The rule of six does not apply to gatherings organised by businesses, charities and public bodies in outdoor spaces, protests, marriages, support groups, “significant event gatherings”, or sporting events as long as organisers carry out risk assessments.
Separate laws apply to parts of northern England, Bradford, Blackburn, Bolton, Leicester and other areas that are subject to tighter restrictions because of a rise in Covid-19 cases.
Official guidance on how police officers will enforce the new “rule of six” laws had not been published on Monday morning.
The Police Federation, which represents rank-and-file officers in England and Wales, said there had been “confusion for the public and many people don’t know exactly what the law says”.
Chair John Apter called for the government to start an “effective” information campaign, adding: “For policing, these constant changes to legislation are becoming the norm. The pressures on policing have increased significantly over recent months, and this latest change will add to this pressure.”
Brian Booth, chair of the West Yorkshire Police Federation, told The Independent that officers “simply can’t enforce” the new restrictions as crime returns to pre-lockdown levels.
“We just don’t have the resources, the world has woken up again and it’s busy,” he added.
“We’re back to dealing with threat, risk and harm - domestics, assaults, missing people, mental health incidents, road accidents and everything that comes under normal policing.
“Resources are outstripped with that demand, never mind adding on Mrs Miggins reporting that seven people are having a barbecue next door.”
Mr Booth was speaking before the policing minister, Kit Malthouse, appeared to encourage concerned neighbours to alert police.
He told BBC Radio 4's Today programme: “”It is open to neighbours to do exactly that through the non-emergency number, and if they are concerned and they do see that kind of thing, then absolutely they should think about it.“
Martin Hewitt, chair of the National Police Chiefs’ Council, accepted that rule changes are ”confusing for the public“.
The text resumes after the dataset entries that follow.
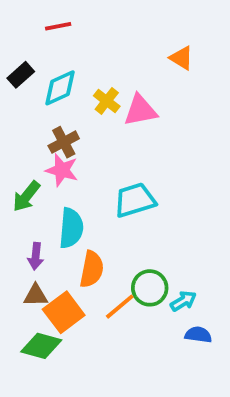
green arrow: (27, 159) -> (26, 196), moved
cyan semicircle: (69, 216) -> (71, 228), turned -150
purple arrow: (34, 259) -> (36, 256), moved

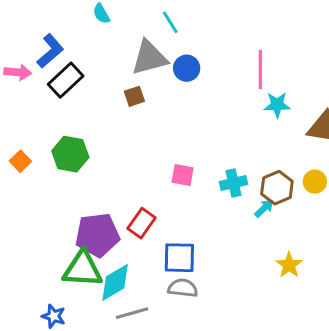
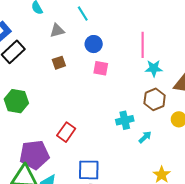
gray triangle: (149, 58) -> (57, 31), moved, size x0.6
pink square: (183, 175) -> (101, 68), moved
brown hexagon: (277, 188) -> (155, 99), moved
red rectangle: (142, 223) -> (66, 132), moved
”We work with all our partners in local authorities, people who are running shops, people who are running other hospitality areas, we are part of the group that are trying to explain to members of the public what the rules are and encouraging people to comply with them,” he told BBC Breakfast.
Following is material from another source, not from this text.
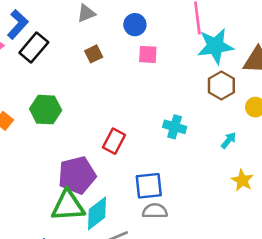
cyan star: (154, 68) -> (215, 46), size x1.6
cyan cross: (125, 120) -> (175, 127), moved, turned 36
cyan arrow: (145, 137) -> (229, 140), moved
Deputy Assistant Commissioner Matt Twist, who leads the Metropolitan Police's response to coronavirus, said officers will be patrolling public spaces and will respond swiftly to incidents where groups gather in large numbers.
“Where people just won't listen, and are putting everyone at risk, we absolutely will take enforcement action,” he said.
The new measures follow a spike in coronavirus cases across the UK, with more than 3,000 cases recorded for the third day in a row on Sunday – the first time since May that cases were above 3,000 on three consecutive days.